Communiquer sur vos objectifs doit être sincère et proportionnel aux efforts réels que vous déployez pour les atteindre. Si les grands mots sont attaqués, cela tue votre crédibilité et vous vous retrouvez, comme dans le cas de Tony’s Chocolonely, dans un cauchemar RP.

Tony’s Chocolonely n’a pas créé un but artificiel au début de la marque. Les fondateurs de Tony’s étaient sincèrement préoccupés par l’esclavage dans l’industrie du cacao. La marque a été lancée comme une sorte de soutien par Teun (Tony) van de Keuken, journaliste de l’émission critique de consommateurs néerlandaise “Keuringsdienst van Waarde”. Il voulait produire lui-même du vrai chocolat sans esclaves. La marque est rapidement devenue extrêmement populaire aux Pays-Bas et a été rachetée en grande partie par l’entrepreneur Henk Jan Beltman en 2010. Le fondateur a depuis compris que l’entreprise n’accorde plus nécessairement d’importance à sa raison d’être dans les faits, bien qu’elle continue à l’utiliser de manière très visible en marketing.

Peu à peu, les témoignages du fondateur et de nombreux journalistes critiques ont abimé la crédibilité de la marque.
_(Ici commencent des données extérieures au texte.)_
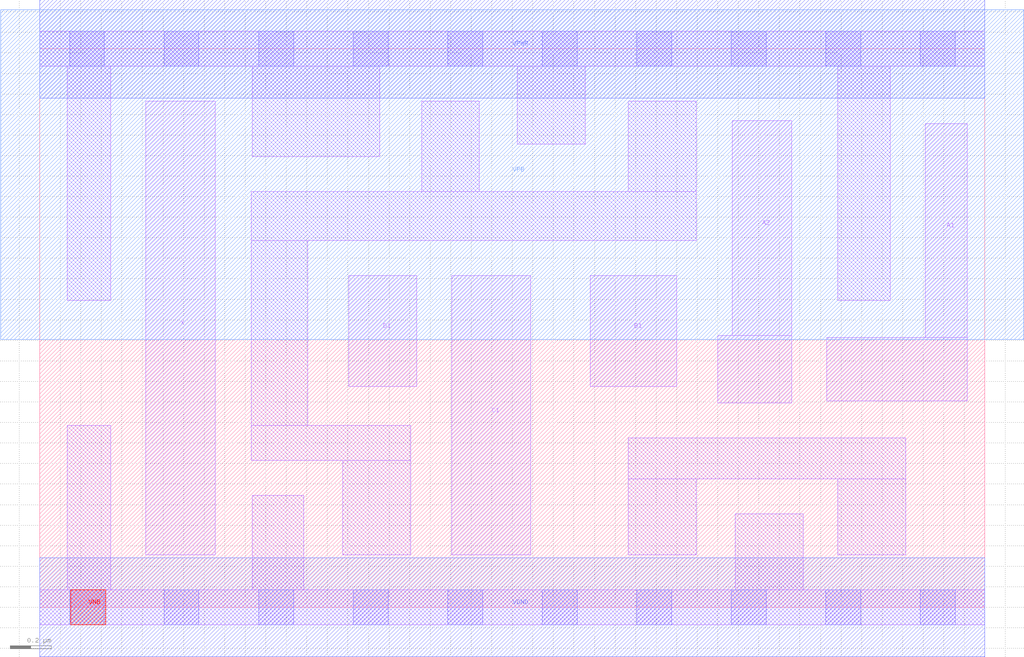
<source format=lef>
# Copyright 2020 The SkyWater PDK Authors
#
# Licensed under the Apache License, Version 2.0 (the "License");
# you may not use this file except in compliance with the License.
# You may obtain a copy of the License at
#
#     https://www.apache.org/licenses/LICENSE-2.0
#
# Unless required by applicable law or agreed to in writing, software
# distributed under the License is distributed on an "AS IS" BASIS,
# WITHOUT WARRANTIES OR CONDITIONS OF ANY KIND, either express or implied.
# See the License for the specific language governing permissions and
# limitations under the License.
#
# SPDX-License-Identifier: Apache-2.0

VERSION 5.7 ;
  NOWIREEXTENSIONATPIN ON ;
  DIVIDERCHAR "/" ;
  BUSBITCHARS "[]" ;
MACRO sky130_fd_sc_hd__o2111a_2
  CLASS CORE ;
  FOREIGN sky130_fd_sc_hd__o2111a_2 ;
  ORIGIN  0.000000  0.000000 ;
  SIZE  4.600000 BY  2.720000 ;
  SYMMETRY X Y R90 ;
  SITE unithd ;
  PIN A1
    ANTENNAGATEAREA  0.247500 ;
    DIRECTION INPUT ;
    USE SIGNAL ;
    PORT
      LAYER li1 ;
        RECT 3.830000 1.005000 4.515000 1.315000 ;
        RECT 4.310000 1.315000 4.515000 2.355000 ;
    END
  END A1
  PIN A2
    ANTENNAGATEAREA  0.247500 ;
    DIRECTION INPUT ;
    USE SIGNAL ;
    PORT
      LAYER li1 ;
        RECT 3.300000 0.995000 3.660000 1.325000 ;
        RECT 3.370000 1.325000 3.660000 2.370000 ;
    END
  END A2
  PIN B1
    ANTENNAGATEAREA  0.247500 ;
    DIRECTION INPUT ;
    USE SIGNAL ;
    PORT
      LAYER li1 ;
        RECT 2.680000 1.075000 3.100000 1.615000 ;
    END
  END B1
  PIN C1
    ANTENNAGATEAREA  0.247500 ;
    DIRECTION INPUT ;
    USE SIGNAL ;
    PORT
      LAYER li1 ;
        RECT 2.005000 0.255000 2.390000 1.615000 ;
    END
  END C1
  PIN D1
    ANTENNAGATEAREA  0.247500 ;
    DIRECTION INPUT ;
    USE SIGNAL ;
    PORT
      LAYER li1 ;
        RECT 1.505000 1.075000 1.835000 1.615000 ;
    END
  END D1
  PIN VNB
    PORT
      LAYER pwell ;
        RECT 0.150000 -0.085000 0.320000 0.085000 ;
    END
  END VNB
  PIN VPB
    PORT
      LAYER nwell ;
        RECT -0.190000 1.305000 4.790000 2.910000 ;
    END
  END VPB
  PIN X
    ANTENNADIFFAREA  0.462000 ;
    DIRECTION OUTPUT ;
    USE SIGNAL ;
    PORT
      LAYER li1 ;
        RECT 0.515000 0.255000 0.855000 2.465000 ;
    END
  END X
  PIN VGND
    DIRECTION INOUT ;
    SHAPE ABUTMENT ;
    USE GROUND ;
    PORT
      LAYER met1 ;
        RECT 0.000000 -0.240000 4.600000 0.240000 ;
    END
  END VGND
  PIN VPWR
    DIRECTION INOUT ;
    SHAPE ABUTMENT ;
    USE POWER ;
    PORT
      LAYER met1 ;
        RECT 0.000000 2.480000 4.600000 2.960000 ;
    END
  END VPWR
  OBS
    LAYER li1 ;
      RECT 0.000000 -0.085000 4.600000 0.085000 ;
      RECT 0.000000  2.635000 4.600000 2.805000 ;
      RECT 0.135000  0.085000 0.345000 0.885000 ;
      RECT 0.135000  1.495000 0.345000 2.635000 ;
      RECT 1.030000  0.715000 1.805000 0.885000 ;
      RECT 1.030000  0.885000 1.305000 1.785000 ;
      RECT 1.030000  1.785000 3.195000 2.025000 ;
      RECT 1.035000  0.085000 1.285000 0.545000 ;
      RECT 1.035000  2.195000 1.655000 2.635000 ;
      RECT 1.475000  0.255000 1.805000 0.715000 ;
      RECT 1.860000  2.025000 2.140000 2.465000 ;
      RECT 2.325000  2.255000 2.655000 2.635000 ;
      RECT 2.865000  0.255000 3.195000 0.625000 ;
      RECT 2.865000  0.625000 4.215000 0.825000 ;
      RECT 2.865000  2.025000 3.195000 2.465000 ;
      RECT 3.385000  0.085000 3.715000 0.455000 ;
      RECT 3.885000  0.255000 4.215000 0.625000 ;
      RECT 3.885000  1.495000 4.140000 2.635000 ;
    LAYER mcon ;
      RECT 0.145000 -0.085000 0.315000 0.085000 ;
      RECT 0.145000  2.635000 0.315000 2.805000 ;
      RECT 0.605000 -0.085000 0.775000 0.085000 ;
      RECT 0.605000  2.635000 0.775000 2.805000 ;
      RECT 1.065000 -0.085000 1.235000 0.085000 ;
      RECT 1.065000  2.635000 1.235000 2.805000 ;
      RECT 1.525000 -0.085000 1.695000 0.085000 ;
      RECT 1.525000  2.635000 1.695000 2.805000 ;
      RECT 1.985000 -0.085000 2.155000 0.085000 ;
      RECT 1.985000  2.635000 2.155000 2.805000 ;
      RECT 2.445000 -0.085000 2.615000 0.085000 ;
      RECT 2.445000  2.635000 2.615000 2.805000 ;
      RECT 2.905000 -0.085000 3.075000 0.085000 ;
      RECT 2.905000  2.635000 3.075000 2.805000 ;
      RECT 3.365000 -0.085000 3.535000 0.085000 ;
      RECT 3.365000  2.635000 3.535000 2.805000 ;
      RECT 3.825000 -0.085000 3.995000 0.085000 ;
      RECT 3.825000  2.635000 3.995000 2.805000 ;
      RECT 4.285000 -0.085000 4.455000 0.085000 ;
      RECT 4.285000  2.635000 4.455000 2.805000 ;
  END
END sky130_fd_sc_hd__o2111a_2
END LIBRARY

</source>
Et c’est un problème, car si vous avez conquis les consommateurs avec une promesse, ils se sentent trompés. La nouvelle récente selon laquelle l’entreprise ne figure plus sur la liste des chocolats éthiques de l’organisation américaine “Slave Free Chocolate” vient s’ajouter à cela. Les médias se jettent maintenant sur l’entreprise et dévoilent ses véritables intentions.

En tant que marque, vous ne pouvez pas attendre des médias qu’ils adhèrent toujours à une histoire de marketing. Si vous présentez l’objectif comme votre principal argument de vente, vous devez pouvoir accepter qu’ils le contestent. Si vous ne pouvez pas étayer vos affirmations à cent pour cent, soyez plus modeste dans votre positionnement. Vous n’êtes pas Mère Teresa.
En tant qu’agence de communication mettant l’accent sur la réputation dans les médias, il n’est pas toujours facile pour nous de transmettre ce message aux clients. Souvent, les marques ne s’adressent à nous qu’après avoir réalisé l’exercice de la finalité avec leur agence de marketing. Ils nous demandent ensuite de traduire cela en une stratégie de relations publiques. Nous sommes alors le critique qui ne va pas nécessairement dans le sens de l’histoire marketing qu’ils veulent raconter. Bien sûr, nous critiquons pour une raison : nous savons que des journalistes ou des organisations poseront également ces questions et nous voulons protéger nos clients des cauchemars de relations publiques.”